Aux États-Unis, les marchés ont également enchaîné les records en 2019, dopés par les bons résultats des entreprises et une économie qui marche mieux que les autres. Wall Street a enregistré une progression de 29 % sur l’année, tandis que le Nasdaq (qui rassemble les valeurs technologiques) grimpait de 35 %.
Résultat, l’indice MSCI World, qui synthétise les performances des principales places boursières, a progressé de plus de 25 % en 2019, atteignant un plus haut historique.

Le général de Gaulle disait que la politique de la France ne se fait pas à la corbeille…
Il avait raison. Les politiques ne doivent pas orienter leurs choix en fonction de la bonne santé des marchés financiers. Mais ces derniers sont en partie le reflet de la situation économique. En partie seulement, car comme l’explique dans La Croix notre spécialiste, Jean-Claude Bourbon, la croissance économique mondiale est à la peine. Elle a continué de reculer partout dans le monde, pour tomber à 2,8 %, son plus bas niveau depuis 2009. La plupart des prévisionnistes tablent sur une poursuite du ralentissement en 2020, pointant notamment les conséquences de la guerre commerciale entre la Chine et les États-Unis, les tensions protectionnistes, les craintes liées au Brexit et à la perspective d’arriver à la fin du cycle économique.
 
Qu’est ce qui explique la bonne tenue des marchés ?
Le principal carburant des places boursières est les politiques accommodantes des banques centrales des deux côtés de l’Atlantique. Elles ont rendu l’argent quasiment gratuit avec des taux d’intérêt très bas. Les emprunts d’État ne rapportent plus grand-chose et les investisseurs continuent de se ruer sur les marchés actions. La moindre bonne nouvelle fait grimper les cours, comme l’annonce, mardi 31 décembre, d’un projet d’accord commercial entre la Chine et les États-Unis, qui pourrait être signé le 15 janvier.

Y a-t-il un risque de krach ?
Tout le monde craint évidemment une correction, mais reste persuadé que les autorités monétaires réinjecteront des liquidités dans le système pour limiter la casse. La Banque centrale européenne (BCE), sous la houlette de sa nouvelle présidente Christine Lagarde, vient d’ailleurs de relancer son programme d’achat de titres et aux États-Unis, la Fed devrait garder ses taux inchangés, au moins jusqu’à l’élection présidentielle de novembre.

À faire →
• A. D'après l'extrait sur les marchés financiers, de combien l'indice MSCI World a-t-il progressé en 2019 ?
• B. Recopiez le passage de l'extrait sur les marchés financiers qui va de « Qu’est ce qui » à « risque de krach ? ».

Données extraites →
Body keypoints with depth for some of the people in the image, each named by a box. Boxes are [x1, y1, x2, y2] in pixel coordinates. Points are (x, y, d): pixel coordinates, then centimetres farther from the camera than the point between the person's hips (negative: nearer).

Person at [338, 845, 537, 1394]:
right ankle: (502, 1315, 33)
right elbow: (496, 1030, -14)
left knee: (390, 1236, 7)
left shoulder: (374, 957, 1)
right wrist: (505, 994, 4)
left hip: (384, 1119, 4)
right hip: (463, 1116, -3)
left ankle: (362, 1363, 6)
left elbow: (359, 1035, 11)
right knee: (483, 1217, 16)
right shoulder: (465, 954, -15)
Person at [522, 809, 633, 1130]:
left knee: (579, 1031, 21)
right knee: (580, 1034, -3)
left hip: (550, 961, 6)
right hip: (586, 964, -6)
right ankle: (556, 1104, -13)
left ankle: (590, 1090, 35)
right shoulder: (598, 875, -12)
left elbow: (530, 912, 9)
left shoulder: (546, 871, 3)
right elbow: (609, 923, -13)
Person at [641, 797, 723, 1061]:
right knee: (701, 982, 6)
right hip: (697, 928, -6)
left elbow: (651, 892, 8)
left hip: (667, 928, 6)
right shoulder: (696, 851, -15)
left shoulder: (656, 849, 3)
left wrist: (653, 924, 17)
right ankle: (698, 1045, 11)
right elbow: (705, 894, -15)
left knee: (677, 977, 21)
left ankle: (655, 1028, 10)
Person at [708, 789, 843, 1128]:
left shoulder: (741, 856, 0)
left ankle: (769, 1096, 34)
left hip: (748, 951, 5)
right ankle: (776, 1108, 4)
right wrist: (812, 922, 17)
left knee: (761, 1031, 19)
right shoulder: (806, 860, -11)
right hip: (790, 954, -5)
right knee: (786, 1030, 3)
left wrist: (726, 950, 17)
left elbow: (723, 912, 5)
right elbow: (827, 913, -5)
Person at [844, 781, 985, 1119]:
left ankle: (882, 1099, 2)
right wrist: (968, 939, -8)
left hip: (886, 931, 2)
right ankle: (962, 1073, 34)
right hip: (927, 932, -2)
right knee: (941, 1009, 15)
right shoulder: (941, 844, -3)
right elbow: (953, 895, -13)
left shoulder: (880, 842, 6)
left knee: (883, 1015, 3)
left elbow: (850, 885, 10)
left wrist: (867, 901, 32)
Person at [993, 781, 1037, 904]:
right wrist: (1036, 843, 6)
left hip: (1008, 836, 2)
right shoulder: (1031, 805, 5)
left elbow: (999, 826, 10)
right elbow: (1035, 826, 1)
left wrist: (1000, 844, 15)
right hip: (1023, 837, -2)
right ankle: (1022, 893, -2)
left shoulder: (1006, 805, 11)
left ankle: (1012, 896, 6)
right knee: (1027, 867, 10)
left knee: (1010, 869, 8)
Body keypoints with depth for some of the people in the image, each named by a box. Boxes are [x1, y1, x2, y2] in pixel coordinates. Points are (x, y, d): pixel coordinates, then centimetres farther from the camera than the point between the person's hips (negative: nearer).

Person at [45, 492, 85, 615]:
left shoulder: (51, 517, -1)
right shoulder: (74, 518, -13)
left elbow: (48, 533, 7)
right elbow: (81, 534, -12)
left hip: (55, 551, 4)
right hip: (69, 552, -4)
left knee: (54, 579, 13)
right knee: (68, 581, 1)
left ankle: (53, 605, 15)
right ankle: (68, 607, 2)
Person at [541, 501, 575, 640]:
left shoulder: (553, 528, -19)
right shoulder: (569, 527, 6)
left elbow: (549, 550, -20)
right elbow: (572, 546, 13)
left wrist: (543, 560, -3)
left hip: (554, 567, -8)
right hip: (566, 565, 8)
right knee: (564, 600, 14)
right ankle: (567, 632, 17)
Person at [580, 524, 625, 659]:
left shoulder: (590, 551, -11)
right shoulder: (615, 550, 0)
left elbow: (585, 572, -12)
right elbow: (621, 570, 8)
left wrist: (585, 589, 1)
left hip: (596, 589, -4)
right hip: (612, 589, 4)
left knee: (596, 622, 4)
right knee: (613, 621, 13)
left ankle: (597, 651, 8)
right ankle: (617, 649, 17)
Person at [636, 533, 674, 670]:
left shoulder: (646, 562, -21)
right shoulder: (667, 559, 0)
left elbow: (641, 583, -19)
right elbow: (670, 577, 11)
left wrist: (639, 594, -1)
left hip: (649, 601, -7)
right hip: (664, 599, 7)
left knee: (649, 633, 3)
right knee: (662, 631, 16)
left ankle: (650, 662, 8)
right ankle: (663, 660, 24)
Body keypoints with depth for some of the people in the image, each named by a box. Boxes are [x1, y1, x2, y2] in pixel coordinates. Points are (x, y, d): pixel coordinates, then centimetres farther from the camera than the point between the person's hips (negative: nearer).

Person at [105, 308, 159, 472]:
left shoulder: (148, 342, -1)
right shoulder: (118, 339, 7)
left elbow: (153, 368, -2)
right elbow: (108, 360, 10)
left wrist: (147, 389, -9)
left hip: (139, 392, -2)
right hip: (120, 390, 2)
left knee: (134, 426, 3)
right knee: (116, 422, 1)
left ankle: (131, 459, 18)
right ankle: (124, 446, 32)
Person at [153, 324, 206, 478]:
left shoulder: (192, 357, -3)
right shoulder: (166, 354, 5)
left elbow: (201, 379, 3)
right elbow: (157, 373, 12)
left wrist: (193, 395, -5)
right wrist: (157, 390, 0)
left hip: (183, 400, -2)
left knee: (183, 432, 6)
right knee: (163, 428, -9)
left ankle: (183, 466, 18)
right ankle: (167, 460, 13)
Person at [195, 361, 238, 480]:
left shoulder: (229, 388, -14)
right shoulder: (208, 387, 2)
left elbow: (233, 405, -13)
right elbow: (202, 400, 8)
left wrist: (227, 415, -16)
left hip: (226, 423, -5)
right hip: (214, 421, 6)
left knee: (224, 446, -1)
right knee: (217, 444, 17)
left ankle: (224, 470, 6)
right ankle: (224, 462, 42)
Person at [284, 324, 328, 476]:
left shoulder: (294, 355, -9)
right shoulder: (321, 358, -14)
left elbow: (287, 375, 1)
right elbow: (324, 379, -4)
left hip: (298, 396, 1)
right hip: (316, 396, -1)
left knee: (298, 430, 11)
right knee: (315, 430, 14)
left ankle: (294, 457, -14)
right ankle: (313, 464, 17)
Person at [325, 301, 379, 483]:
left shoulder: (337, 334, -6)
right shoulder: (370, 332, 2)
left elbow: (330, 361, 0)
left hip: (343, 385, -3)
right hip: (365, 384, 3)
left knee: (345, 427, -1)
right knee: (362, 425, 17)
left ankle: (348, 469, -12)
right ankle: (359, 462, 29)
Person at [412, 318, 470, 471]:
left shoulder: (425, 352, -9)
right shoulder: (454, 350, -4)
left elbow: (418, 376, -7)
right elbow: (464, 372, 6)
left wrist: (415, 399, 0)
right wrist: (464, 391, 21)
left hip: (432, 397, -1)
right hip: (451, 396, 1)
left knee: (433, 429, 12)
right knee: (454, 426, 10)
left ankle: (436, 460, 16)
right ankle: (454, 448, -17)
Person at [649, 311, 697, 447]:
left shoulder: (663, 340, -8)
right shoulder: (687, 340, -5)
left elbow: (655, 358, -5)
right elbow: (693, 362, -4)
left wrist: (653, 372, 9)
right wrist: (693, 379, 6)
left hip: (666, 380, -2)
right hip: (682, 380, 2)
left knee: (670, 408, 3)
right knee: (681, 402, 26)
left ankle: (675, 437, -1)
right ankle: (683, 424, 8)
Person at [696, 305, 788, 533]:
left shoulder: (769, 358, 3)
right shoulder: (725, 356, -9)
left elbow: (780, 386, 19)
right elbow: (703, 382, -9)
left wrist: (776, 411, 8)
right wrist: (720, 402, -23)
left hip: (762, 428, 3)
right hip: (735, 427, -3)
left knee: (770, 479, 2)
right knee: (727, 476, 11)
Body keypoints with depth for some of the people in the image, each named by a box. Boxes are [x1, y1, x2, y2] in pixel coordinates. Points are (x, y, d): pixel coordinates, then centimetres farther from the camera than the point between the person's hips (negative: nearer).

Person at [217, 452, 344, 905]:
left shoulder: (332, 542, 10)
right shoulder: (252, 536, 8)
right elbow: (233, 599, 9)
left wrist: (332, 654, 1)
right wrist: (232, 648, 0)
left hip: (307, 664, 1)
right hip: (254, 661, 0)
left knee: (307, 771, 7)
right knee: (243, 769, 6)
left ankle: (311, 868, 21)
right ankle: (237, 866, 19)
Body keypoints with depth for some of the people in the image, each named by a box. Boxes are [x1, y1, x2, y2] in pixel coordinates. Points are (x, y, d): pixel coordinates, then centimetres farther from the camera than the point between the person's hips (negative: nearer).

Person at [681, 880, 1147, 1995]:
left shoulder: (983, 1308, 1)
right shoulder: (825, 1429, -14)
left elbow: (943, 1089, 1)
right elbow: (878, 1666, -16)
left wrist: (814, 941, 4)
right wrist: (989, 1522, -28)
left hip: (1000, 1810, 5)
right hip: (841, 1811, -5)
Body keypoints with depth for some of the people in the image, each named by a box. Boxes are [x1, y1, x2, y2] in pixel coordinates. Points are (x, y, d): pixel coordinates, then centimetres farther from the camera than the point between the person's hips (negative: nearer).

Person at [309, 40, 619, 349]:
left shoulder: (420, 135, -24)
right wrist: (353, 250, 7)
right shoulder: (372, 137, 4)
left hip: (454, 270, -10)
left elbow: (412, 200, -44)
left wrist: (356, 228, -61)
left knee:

Réponses par tâche →
• A. De plus de 25 %.

• B.
Qu’est ce qui explique la bonne tenue des marchés ?
Le principal carburant des places boursières est les politiques accommodantes des banques centrales des deux côtés de l’Atlantique. Elles ont rendu l’argent quasiment gratuit avec des taux d’intérêt très bas. Les emprunts d’État ne rapportent plus grand-chose et les investisseurs continuent de se ruer sur les marchés actions. La moindre bonne nouvelle fait grimper les cours, comme l’annonce, mardi 31 décembre, d’un projet d’accord commercial entre la Chine et les États-Unis, qui pourrait être signé le 15 janvier.

Y a-t-il un risque de krach ?